そんな理屈は、ただ自分が楽になるために手札をごちゃまぜにして作った滅茶苦茶なものでしかない。
「俺はあの日、言ったよな。兄妹だから恋しちゃいけないって。“関係”を“理由”にして」
でも違うんだ、と絞り出すように続ける。
「俺はあのときから、恋とか愛とか分からなくて……分からないけど、分からないから待ってくれ、なんて言えなくて。美緒の気持ちはいつか冷める一過性のものだとか思うくせに、美緒が俺を好きじゃなくなるのが、怖くて」
墓石はひんやりと冷たい。
なのに不思議とそこには冷たいという名の温もりがあって、墓石に触れる指先は感覚ごと溶けていくみたいに微睡んでいる。
「本当は……いいんだよ。実の兄妹だって恋してもいいんだ。“関係”なんて、想いの前じゃ関係ない」
あの頃から、本当は知っていた。
世の中には想い合っていても家族になれない人がいる。色んな事情で結婚しないことを選ぶ人がいる。その点、兄妹は違う。愛し合っていて家族になっているのなら、それはもはや結婚していることと大差ないはずだ。
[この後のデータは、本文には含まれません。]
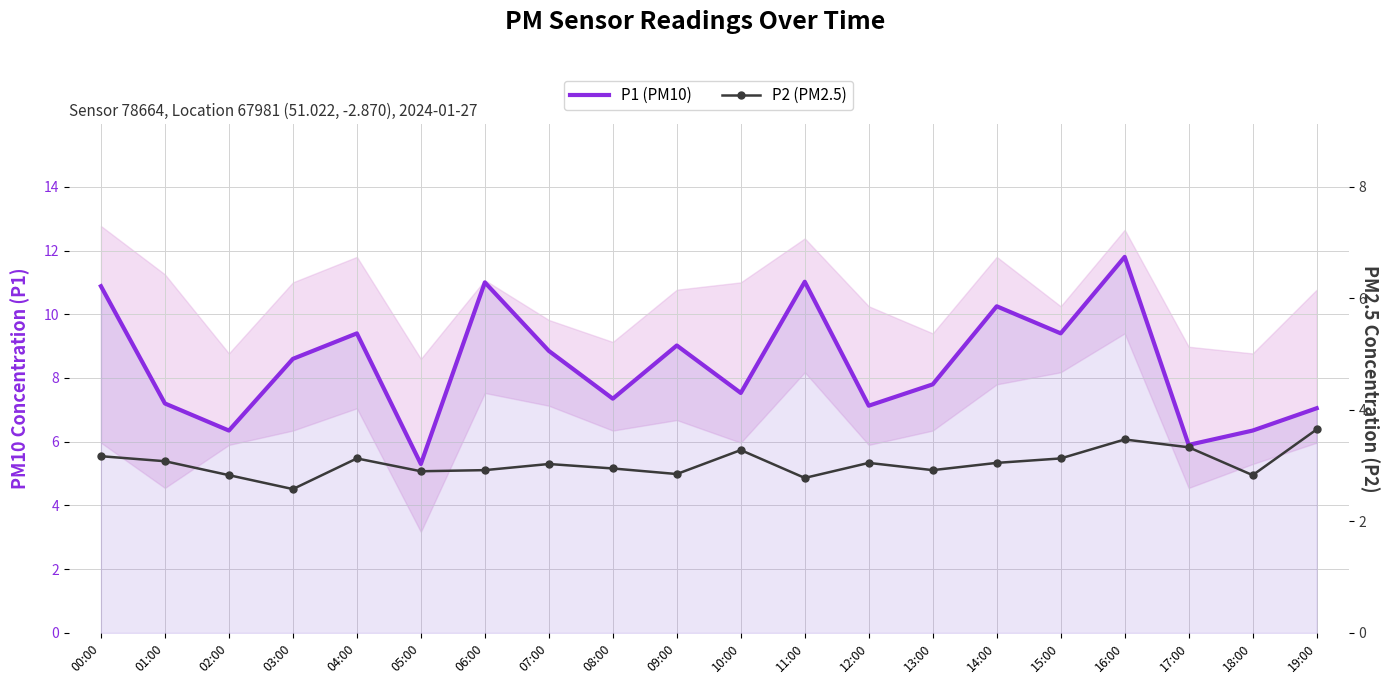

What is the difference between the P2 (PM2.5) values at 18:00 and 07:00?

0.2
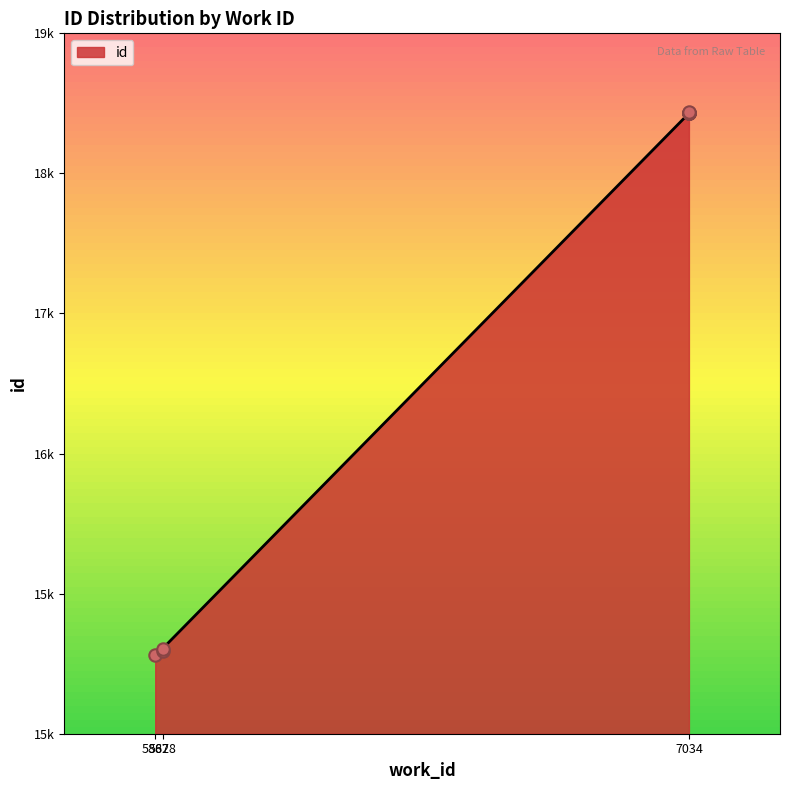

What is the ratio of the value at 7034 to the value at 5862?

1.2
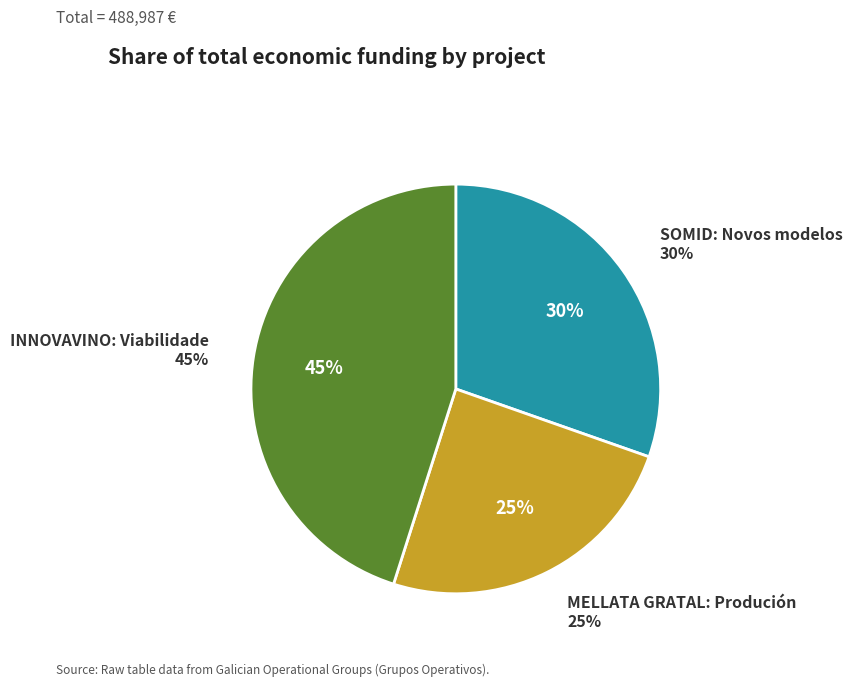

What percentage is the SOMID: Novos modelos slice, to the nearest percent?

30%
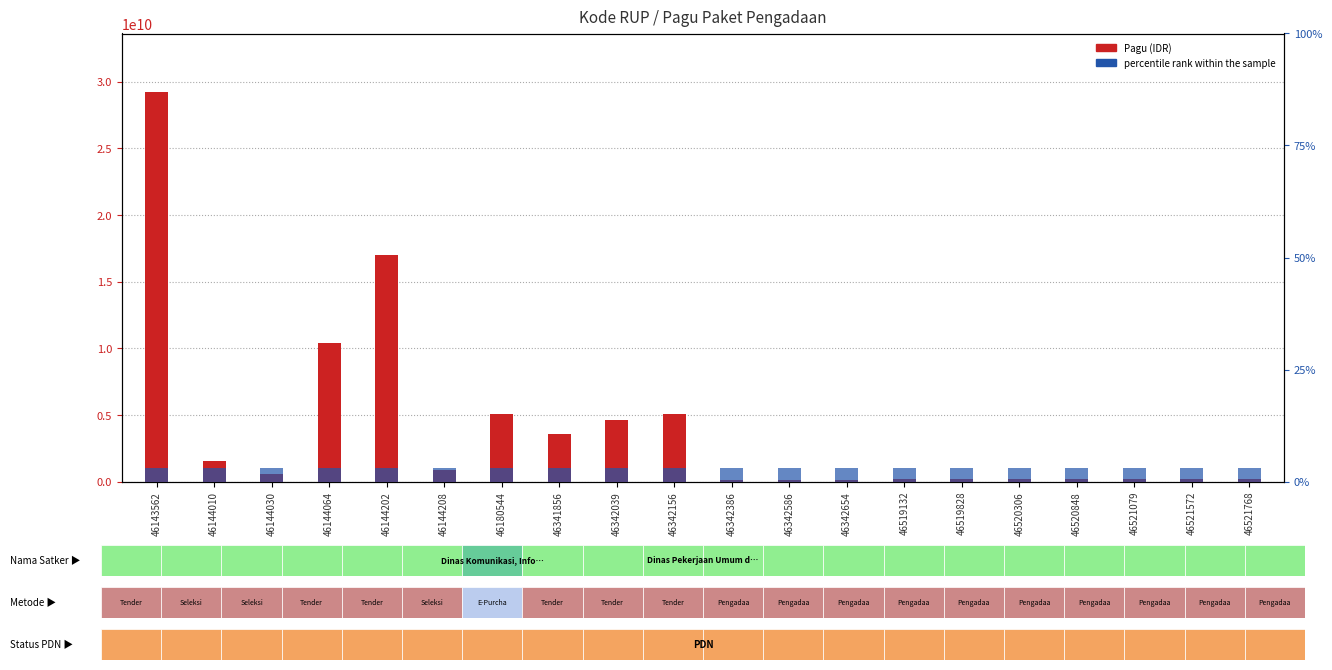

What is the sum of all Pagu (IDR) values?

79371978800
「それなのに“関係”を“理由”に断ってごめん。兄妹のままじゃダメ、なんて勘違いさせてごめん。そして――好きになってくれて、ありがとう」
俺も、と強く口にする。
あの日言えなかった、美緒の告白への答えを。
今なら言える。
「俺も美緒のこと、好きだよ」
雫や澪、大河へと向ける想いに名前を付けることはまだできていない。
でも美緒へのこの想いには、はっきりと名前をつけることができる。
憧れと庇護と独占欲に似た気持ちと誇らしさと。
色んなものを混ぜて気持ち悪くなったこの感情は、本物の恋心だと胸を張れる。
だからこそ、言った。
「見ててくれ。俺、美緒に惚れ続けてもらえるようなかっこいい男になって見せるから。もう言い訳はしないって約束するから」
なんて、酷い男だよな。
惚れてくれた女の子に、見ててくれ、なんてさ。もしかしたら他の子と関わることだってあるかもしれないし、その子のことを好きになることだってあるかもしれないのに。それでも、見てて、なんて。
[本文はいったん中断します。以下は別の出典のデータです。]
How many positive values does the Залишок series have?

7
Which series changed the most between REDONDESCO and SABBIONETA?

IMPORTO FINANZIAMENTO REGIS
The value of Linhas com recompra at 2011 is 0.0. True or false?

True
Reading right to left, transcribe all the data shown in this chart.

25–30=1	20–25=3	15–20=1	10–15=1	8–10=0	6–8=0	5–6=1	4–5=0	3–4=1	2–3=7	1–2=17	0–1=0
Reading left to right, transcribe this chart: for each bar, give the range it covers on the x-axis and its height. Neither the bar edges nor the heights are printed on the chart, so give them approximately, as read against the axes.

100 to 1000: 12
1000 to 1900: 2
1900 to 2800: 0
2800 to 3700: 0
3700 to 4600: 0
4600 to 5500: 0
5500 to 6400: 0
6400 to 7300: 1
だから嫌いになってくれてもいい。その度に惚れてもらえるよう頑張る。
「今は、今生きている人たちの手を全力で握り続けるから――全部終わって、また会えたら。そのときはたくさんヤキモチ妬いてくれよ。またいつもみたいに怒ってくれよ」
生きて、生きて、生き終えて。
後はそのとき考えるから。
そうしないと、好きになってくれた美緒に申し訳が立たないもんな。
ひゅぅと優しく風が吹いた。
あぁまったく、できすぎだよ。まるで俺の背中を押すみたいに吹くなんて――流石、美緒はもう立派な書き手だな。
「じゃあ、俺は行ってくる。最低な主人公をやめてくるから」
涙を拭って、立ち上がった。
母さんへのお参りは……また今度にさせてくれ。今母さんと話すのはばつが悪いし、なんだか照れる。
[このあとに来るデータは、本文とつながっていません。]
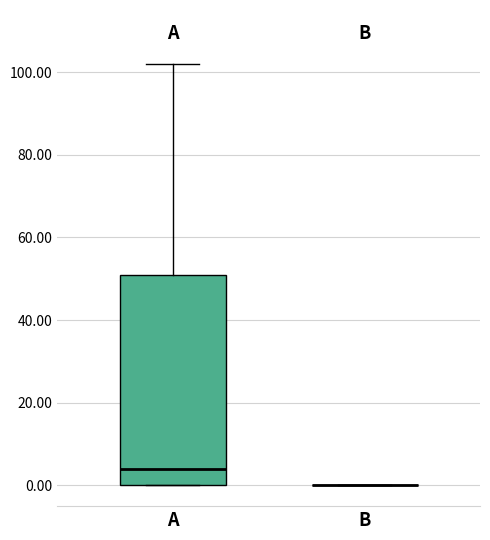

Comparing the boxes themselves (not the whiskers), which one is the tallest?

A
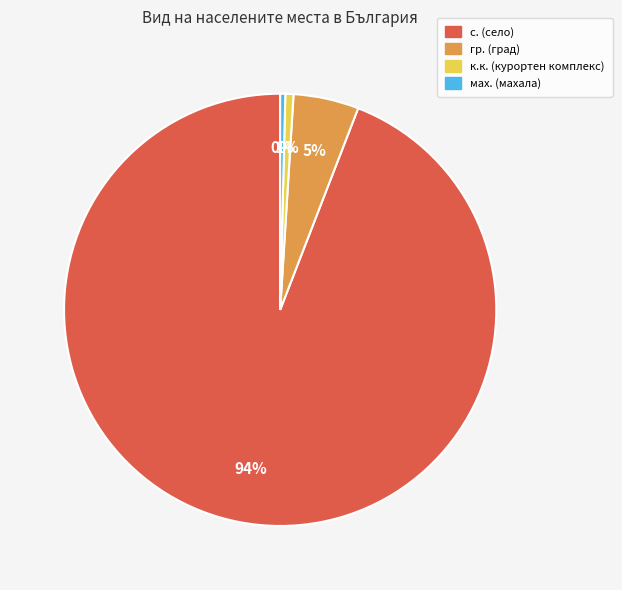

Do к.к. (курортен комплекс) and гр. (град) together represent more than half of the pie?

No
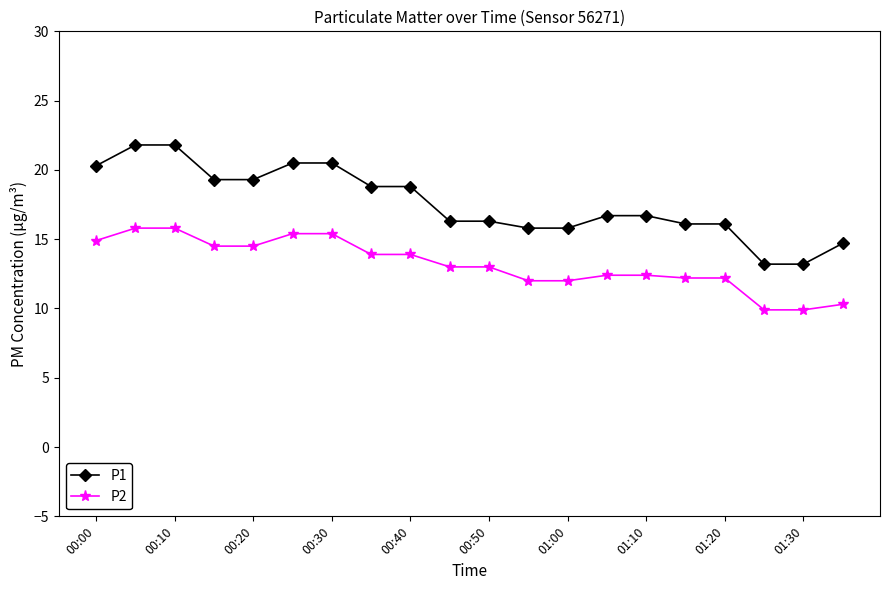

How many categories are shown in the chart?

20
それに――もう家に仏壇を置くから、いつでもお参りできるだろ?
――もう、またそうやって言い訳して
――兄さんは不真面目なんだから
ったく、いきなり怒るのかよ。美緒は容赦ねぇな……。
――けど……頑張ってきてね。
――かっこいい兄さんを見せて
うん、と答えて。
俺はその場を後にした。
斯くて、百瀬友斗と百瀬美緒の初恋は――両片思いの保留という形で、決着した。